Odefsey is indicated as a complete regimen for the treatment of HIV-1 infection in patients 12 years of age and older who have no antiretroviral treatment history and HIV-1 RNA levels less than or equal to 100,000 copies per mL. Odefsey is also indicated as replacement for a stable antiretroviral regimen in those who are virologically-suppressed (HIV-1 RNA less than 50 copies per mL) for at least six months with no history of treatment failure and no known substitutions associated with resistance to the individual components of Odefsey. No dosage adjustment of Odefsey is required in patients with estimated creatinine clearance greater than or equal to 30 mL per minute.
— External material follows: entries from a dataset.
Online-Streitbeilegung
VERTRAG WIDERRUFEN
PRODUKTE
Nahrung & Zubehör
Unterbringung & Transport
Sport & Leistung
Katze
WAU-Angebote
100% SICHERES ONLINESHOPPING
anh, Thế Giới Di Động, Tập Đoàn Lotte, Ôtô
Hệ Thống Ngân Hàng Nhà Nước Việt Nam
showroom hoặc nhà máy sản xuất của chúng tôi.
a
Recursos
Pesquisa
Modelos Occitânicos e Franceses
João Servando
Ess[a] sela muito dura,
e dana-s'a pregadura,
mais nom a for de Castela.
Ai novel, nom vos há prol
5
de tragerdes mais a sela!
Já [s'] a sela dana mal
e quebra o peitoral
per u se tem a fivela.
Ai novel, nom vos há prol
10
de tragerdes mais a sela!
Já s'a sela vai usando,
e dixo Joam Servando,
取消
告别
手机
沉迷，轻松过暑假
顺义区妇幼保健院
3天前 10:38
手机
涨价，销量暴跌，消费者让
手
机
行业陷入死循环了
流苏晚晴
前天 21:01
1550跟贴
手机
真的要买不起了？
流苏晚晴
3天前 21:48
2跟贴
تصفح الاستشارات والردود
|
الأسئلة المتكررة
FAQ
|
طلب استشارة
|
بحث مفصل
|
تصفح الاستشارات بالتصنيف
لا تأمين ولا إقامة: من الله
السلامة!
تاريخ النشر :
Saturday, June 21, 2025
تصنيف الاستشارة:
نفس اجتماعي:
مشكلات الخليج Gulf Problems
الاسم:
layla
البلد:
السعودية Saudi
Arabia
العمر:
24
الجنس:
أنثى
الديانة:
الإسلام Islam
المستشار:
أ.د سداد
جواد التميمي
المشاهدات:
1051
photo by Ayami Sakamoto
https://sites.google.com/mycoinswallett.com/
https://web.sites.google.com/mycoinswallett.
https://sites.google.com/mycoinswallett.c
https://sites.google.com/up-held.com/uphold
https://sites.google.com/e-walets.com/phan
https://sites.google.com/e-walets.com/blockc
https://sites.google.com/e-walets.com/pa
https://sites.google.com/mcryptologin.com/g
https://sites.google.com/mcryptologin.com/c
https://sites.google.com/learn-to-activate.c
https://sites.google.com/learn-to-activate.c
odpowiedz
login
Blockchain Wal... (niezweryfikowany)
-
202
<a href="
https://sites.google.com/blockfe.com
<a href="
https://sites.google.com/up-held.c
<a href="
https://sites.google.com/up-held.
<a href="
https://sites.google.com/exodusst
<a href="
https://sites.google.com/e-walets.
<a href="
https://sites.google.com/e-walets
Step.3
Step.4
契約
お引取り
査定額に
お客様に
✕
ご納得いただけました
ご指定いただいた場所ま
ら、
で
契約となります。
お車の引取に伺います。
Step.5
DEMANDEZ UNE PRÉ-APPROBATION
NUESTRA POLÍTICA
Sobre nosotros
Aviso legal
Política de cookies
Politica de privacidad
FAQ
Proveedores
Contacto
Odefsey has a boxed warning in its product label regarding the risks of lactic acidosis/severe hepatomegaly with steatosis, and post treatment acute exacerbation of hepatitis B.
TAF is a novel targeted prodrug of tenofovir that has demonstrated high antiviral efficacy similar to and at a dose less than one-tenth that of Gilead’s Viread (tenofovir disoproxil fumarate, TDF). TAF has also demonstrated improvement in surrogate laboratory markers of renal and bone safety as compared to TDF in clinical trials in combination with other antiretroviral agents. Data show that because TAF enters cells, including HIV-infected cells, more efficiently than TDF, it can be given at a much lower dose and there is 90 percent less tenofovir in the bloodstream.